A survey by Gartner has revealed that 55% of tech CEOs were not prepared for an economic downturn prior to the COVID-19 pandemic.
The survey conducted between December 2019 and February 2020 found that 43% of CEOs were worried about an economic recession affecting their revenue growth in the next 12 months. But despite this fear, many delayed taking action to prepare for this situation.
The tech stock markets took a hit near the start of the outbreak and IT spending is expected to decline in Asia Pacific from 5.2% growth to 1.2% in the first quarter of 2020.
Even after the COVID-19 outbreak slows down, funding and available capital will become scarcer in the weeks and months ahead.
The Senior Research Director at Gartner, Patrick Stakenas, said: “Tech companies will have to survive off existing customers and cash in the bank while the current market persists.”

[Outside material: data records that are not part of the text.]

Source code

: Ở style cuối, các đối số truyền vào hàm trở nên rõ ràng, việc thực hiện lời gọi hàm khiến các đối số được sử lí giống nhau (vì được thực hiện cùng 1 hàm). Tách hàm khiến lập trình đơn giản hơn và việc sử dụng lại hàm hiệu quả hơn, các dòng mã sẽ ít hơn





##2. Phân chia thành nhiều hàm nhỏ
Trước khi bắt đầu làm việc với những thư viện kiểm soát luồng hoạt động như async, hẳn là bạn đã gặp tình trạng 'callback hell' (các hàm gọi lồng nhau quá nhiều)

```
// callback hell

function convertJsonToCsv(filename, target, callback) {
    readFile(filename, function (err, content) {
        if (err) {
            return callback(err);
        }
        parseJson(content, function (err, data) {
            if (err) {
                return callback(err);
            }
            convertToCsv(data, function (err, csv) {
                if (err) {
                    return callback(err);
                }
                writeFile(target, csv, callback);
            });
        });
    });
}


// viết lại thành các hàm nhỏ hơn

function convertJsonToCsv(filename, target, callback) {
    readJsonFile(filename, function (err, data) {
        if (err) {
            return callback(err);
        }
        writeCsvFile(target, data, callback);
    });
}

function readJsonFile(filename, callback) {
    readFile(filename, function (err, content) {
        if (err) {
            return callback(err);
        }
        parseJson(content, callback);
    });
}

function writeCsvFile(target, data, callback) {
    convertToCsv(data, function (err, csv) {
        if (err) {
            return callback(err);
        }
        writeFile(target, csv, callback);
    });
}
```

Gartner recommends two immediate actions for CEOs. The first action is using and measuring cash burn to calculate financial runway. The lack of focus on cash burn rate has led to severe cash flow problems for many during the pandemic, resulting in an economic downturn.
To calculate cash burn rate, add up all operating expenses like salaries, rent and overheads for a gross cash burn, then add all payments from customers for a net cash burn. This will measure the total cost impacts and cash usage.
Mr Stakenas said: “Startup tech CEOs must measure cash flow on a weekly basis. With a ‘worst case’ forecast in hand, they can determine the crunch points and assess the company’s ability to survive COVID-19.”
If a company has less than three months of cash runway, the chances of survival are slim. Those with three to six months of cash will require dramatic cost cutting or even sale of the company. To prevent this, the second immediate action is to determine the critical actions necessary for survival.
Mr Stakenas added: “The reality is that startups strapped for cash will need to run the business very lean to survive.”
Companies with more than six months of cash should try to extend this to at least 18 months to ensure long-term survival and opportunities for funding. Eliminating costs is essential for companies that have less than 18 months of financial runway.
Chris Ganly, Senior Research Director at Gartner, said: “CIOs should inspect their organizations’ current consumption levels on all variable operating expenses – for example, cloud services and voice and data communications.”
To reduce consumption costs, CIOs should reevaluate tech spending on a service-by-service basis to restrict supply or renegotiate contract terms. CIOs are also advised to anticipate spend increases, as businesses have been forced to invest in remote working solutions like cloud services, IT hardware and VPNs.
Gartner’s survey questioned 285 CEOs or equivalent across North America, Western Europe and Asia Pacific at organisations operating in the high-tech industry with a 2019 annual revenue of up to US$250 million.